Resultaba un tanto embarazoso todo aquello para mi esposa y para mí. Esto va a acabar en orgía, me dije. Con el tiempo, este tipo de actitudes en España fueron moderándose, porque los protagonistas se dieron cuenta –a más de uno se le amonestó de una u otra forma- de que la vida no era sólo cuestión de formas sino de pensamiento. En el fondo, los protagonistas de aquella movida madrileña no eran más que simples provocadores o burgueses, que deseaban epatar a otros burgueses o bohemios más que personas comprometidas. Hay un tiempo para todo, decía yo, cuando me ofrecían hierba para fumar. Yo ya he pasado de eso. Nunca la fumé.

"Ciudad", por Juan Alcalde

En la nueva vida matrimonial comencé a sentir una extraña soledad que no conocía: la soledad del que se encuentra en compañía. Con mi primera mujer no había tenido aquella sensación, pero ahora se hacía más evidente y profunda. Comencé a sentir una apatía grande, con escasas o nulas grandes de pintar. Ni yo mismo me reconocía en Madrid. Caí en una terrible depresión de la que no parecía salvarme ni el acto de pintar, panacea hasta entonces de todos mis males. La vida se me antojó de pronto absurda y sin sentido. ¿Qué hacía yo allí en aquel espacio y en esta vida viviendo con alguien que parecía estorbarme para pintar?  Yo necesitaba estar solo de nuevo para poder llevar una vida ajustada a la pintura y a nadie más.
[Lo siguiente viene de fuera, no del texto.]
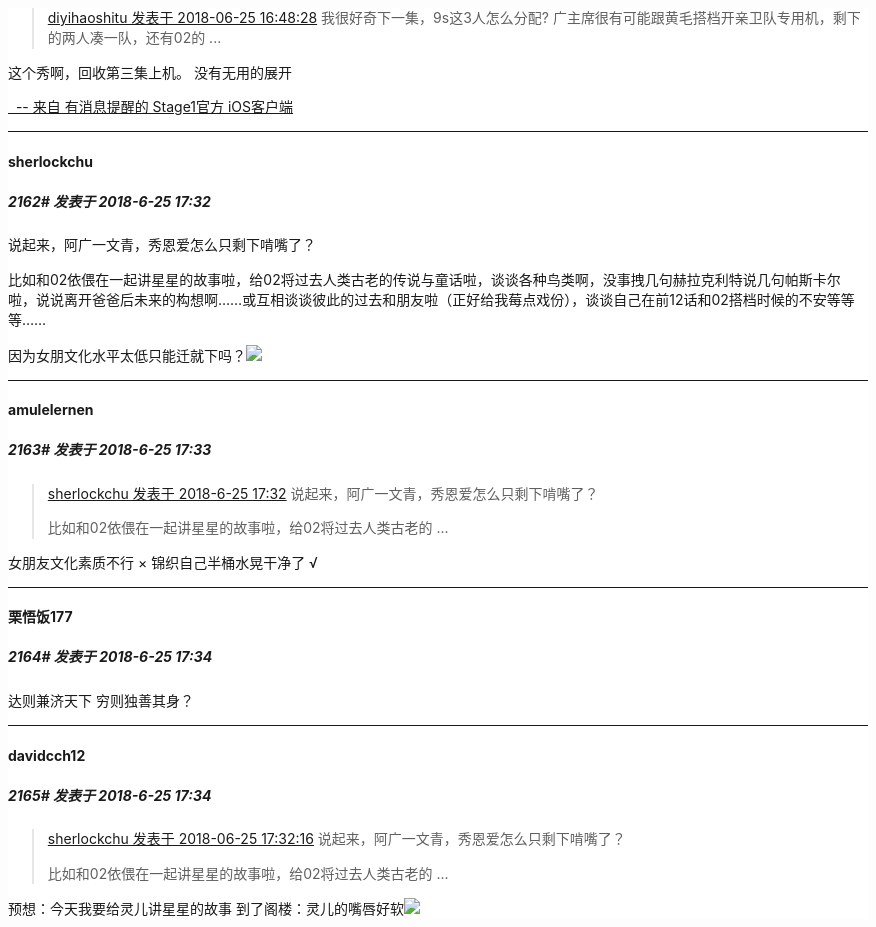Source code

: 
<blockquote><a href="httphttps://bbs.saraba1st.com/2b/forum.php?mod=redirect&amp;goto=findpost&amp;pid=40111344&amp;ptid=1716738" target="_blank">diyihaoshitu 发表于 2018-06-25 16:48:28</a>
我很好奇下一集，9s这3人怎么分配? 广主席很有可能跟黄毛搭档开亲卫队专用机，剩下的两人凑一队，还有02的 ...</blockquote>这个秀啊，回收第三集上机。
没有无用的展开

[  -- 来自 有消息提醒的 Stage1官方 iOS客户端](https://itunes.apple.com/fi/app/saraba1st/id1221237470?mt=8)


-----

####  sherlockchu  
##### 2162#       发表于 2018-6-25 17:32


说起来，阿广一文青，秀恩爱怎么只剩下啃嘴了？

比如和02依偎在一起讲星星的故事啦，给02将过去人类古老的传说与童话啦，谈谈各种鸟类啊，没事拽几句赫拉克利特说几句帕斯卡尔啦，说说离开爸爸后未来的构想啊……或互相谈谈彼此的过去和朋友啦（正好给我莓点戏份），谈谈自己在前12话和02搭档时候的不安等等等……

因为女朋文化水平太低只能迁就下吗？<img src="https://static.saraba1st.com/image/smiley/face2017/065.png" referrerpolicy="no-referrer">


-----

####  amulelernen  
##### 2163#       发表于 2018-6-25 17:33


<blockquote><a href="httphttps://bbs.saraba1st.com/2b/forum.php?mod=redirect&amp;goto=findpost&amp;pid=40111865&amp;ptid=1716738" target="_blank">sherlockchu 发表于 2018-6-25 17:32</a>
说起来，阿广一文青，秀恩爱怎么只剩下啃嘴了？

比如和02依偎在一起讲星星的故事啦，给02将过去人类古老的 ...</blockquote>
女朋友文化素质不行 ×
锦织自己半桶水晃干净了 √


-----

####  栗悟饭177  
##### 2164#       发表于 2018-6-25 17:34


达则兼济天下 穷则独善其身？


-----

####  davidcch12  
##### 2165#       发表于 2018-6-25 17:34


<blockquote><a href="httphttps://bbs.saraba1st.com/2b/forum.php?mod=redirect&amp;goto=findpost&amp;pid=40111865&amp;ptid=1716738" target="_blank">sherlockchu 发表于 2018-06-25 17:32:16</a>
说起来，阿广一文青，秀恩爱怎么只剩下啃嘴了？

比如和02依偎在一起讲星星的故事啦，给02将过去人类古老的 ...</blockquote>预想：今天我要给灵儿讲星星的故事
到了阁楼：灵儿的嘴唇好软<img src="https://static.saraba1st.com/image/smiley/face2017/069.png" referrerpolicy="no-referrer">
La culpa o la responsabilidad de la nueva situación era toda mía. No debí haberme casado

Ella, mi segunda esposa y yo decidimos separarnos amigablemente como pareja y seguimos hablando de vez en cuando entre nosotros con naturalidad. Como antes. Mi espacio para vivir y pintar sigue en un amplio ático en el barrio de Chamberí desde el que se divisan las torres de la Moncloa y la sierra de Guadarrama. Alcanzo a ver las cimas blancas de la sierra velazqueña cuando nieva en los días de invierno. Es una casa-estudio donde trabajo a solas y me alojo con comodidad. Yo pensaba morir en París con aguacero, como decía el poeta Cesar Vallejo, pero ya no lo creo así; lo haré, si todo sigue igual, en Madrid para cerrar el círculo de mi vida. Una ciudad de nueve meses de invierno y tres de infierno, según reza el dicterio sobre Madrid. Una ciudad grata. Sería bonito morir en el otoño madrileño, cayendo de pronto al suelo como una hoja más de los plátanos del boulevard donde resido.
No sé que será de mí en el futuro, pero de momento me las arreglo perfectamente a solas. Quiero dejar las cosas bien atadas, lo cual quiere decir que las cosas irán a su aire, como quieran hacerlo, sin que yo lo pueda ya remediar. He dispuesto incluso mi funeral: que me quemen y que las cenizas las arrojen inmediatamente en el W.C. más cercano. Yo no tengo un sentido sacral del cuerpo cuando ya está muerto y tampoco creo en el más allá, así que será lo mejor que se puede hacer con un cadáver, para que no estorbe demasiado ni ocupe espacio. Algunos amigos me dicen que esa decisión es una extravagancia más de mi vida. Será de mi muerte, les corrijo, pero ellos insisten en que la decisión ha sido tomada en vida. ¡Qué más da!